As the "Studying Religion" website indicates, no one unified "theory of religion" is likely possible, and no one definition practically useful. However, there is another position that neither the website nor our encyclopaedia reading explores fully, that of understanding "religion" as a political strategy. For, despite its rather amorphous quality, the notion of religion holds considerable power. In classifying a set of practices, beliefs, symbols, or whatever else as a religion, that "religion" can access certain privileges within the context of the liberal state. Charity status and certain tax exemptions are available for new "religions" with a significant number of adherents; such benefits are not offered to (the sitgmatized and denigrated appellation of) "cults".

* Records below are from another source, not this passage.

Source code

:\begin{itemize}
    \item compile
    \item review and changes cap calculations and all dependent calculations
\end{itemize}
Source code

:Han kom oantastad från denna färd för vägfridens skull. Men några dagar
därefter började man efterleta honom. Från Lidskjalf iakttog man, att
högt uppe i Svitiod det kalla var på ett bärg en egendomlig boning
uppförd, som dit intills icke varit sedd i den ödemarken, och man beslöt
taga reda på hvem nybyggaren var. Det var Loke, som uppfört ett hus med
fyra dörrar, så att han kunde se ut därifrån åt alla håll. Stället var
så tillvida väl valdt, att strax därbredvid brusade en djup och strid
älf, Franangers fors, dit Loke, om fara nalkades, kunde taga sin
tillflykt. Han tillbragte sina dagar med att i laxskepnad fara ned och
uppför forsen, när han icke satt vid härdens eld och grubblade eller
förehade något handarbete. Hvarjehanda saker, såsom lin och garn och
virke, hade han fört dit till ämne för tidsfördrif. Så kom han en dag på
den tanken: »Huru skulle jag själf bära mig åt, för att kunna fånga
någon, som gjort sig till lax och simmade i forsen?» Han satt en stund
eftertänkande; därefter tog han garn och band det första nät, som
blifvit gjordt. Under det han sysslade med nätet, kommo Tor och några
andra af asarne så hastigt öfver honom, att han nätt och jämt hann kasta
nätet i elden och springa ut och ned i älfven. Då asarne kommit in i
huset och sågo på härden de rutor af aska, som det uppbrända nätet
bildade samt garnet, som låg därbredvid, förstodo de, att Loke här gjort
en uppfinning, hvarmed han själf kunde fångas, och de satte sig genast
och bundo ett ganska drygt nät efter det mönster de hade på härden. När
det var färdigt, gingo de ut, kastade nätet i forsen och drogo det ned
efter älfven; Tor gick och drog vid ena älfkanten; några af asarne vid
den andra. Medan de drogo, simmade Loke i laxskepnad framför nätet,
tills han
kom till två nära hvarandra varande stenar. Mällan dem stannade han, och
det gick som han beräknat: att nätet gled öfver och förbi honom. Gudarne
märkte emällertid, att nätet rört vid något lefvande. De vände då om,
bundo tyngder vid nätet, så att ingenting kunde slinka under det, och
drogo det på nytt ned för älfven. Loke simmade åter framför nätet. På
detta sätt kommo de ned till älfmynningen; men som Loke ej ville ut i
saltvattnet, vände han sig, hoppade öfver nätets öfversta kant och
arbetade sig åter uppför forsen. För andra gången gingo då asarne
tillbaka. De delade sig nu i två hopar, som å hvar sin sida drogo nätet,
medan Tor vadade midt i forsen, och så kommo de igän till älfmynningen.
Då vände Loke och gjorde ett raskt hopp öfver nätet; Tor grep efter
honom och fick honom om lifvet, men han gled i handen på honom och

It is not my purpose here to compare the taxation laws of various countries. Rather, I simply wish to point out that any working definition of religion must take into account the way that groups of human beings make use of similar definitions to pursue political goals. In his course on Indigenous Spirituality, anthropologist David Turner at U of T explained that his initial fieldwork experience with the Aboriginal people of Grute Island, Australia can be understood in this way. Grute Islanders had long practiced a series of rituals and shared a collection of narratives about "the Dreaming" prior to colonial contact. Islanders had never considered these elements "religious", seeing them instead simply as their "way of life". However, faced with increasing antagonism from the missionaries in the 1960s, the Natives of Grute Island invited Dr. Turner to work with them in compiling an Aboriginal "bible", a document containing a systematic description of their history/mythology, practices, and symbolic vocabulary. In order to counter missionary claims about their "barbarity", the Islanders sought legitimize their "way of life" as a "religion" and, in so doing, legitimize their right to keep it. The extent to which the Islanders were successful is not important in this discussion. Regardless, this example demonstrates how "religion" can be deployed as a political strategy.
In conclusion, if we are to take seriously the Encyclopaedia of Cultural Anthropology's claim that "things religious pervade other cultural systems and cannot adequately be studied separate from those contexts", then we also must investigate how those contexts (political or otherwise) infiltrate and shape "religion", and the various attempts we make at defining it.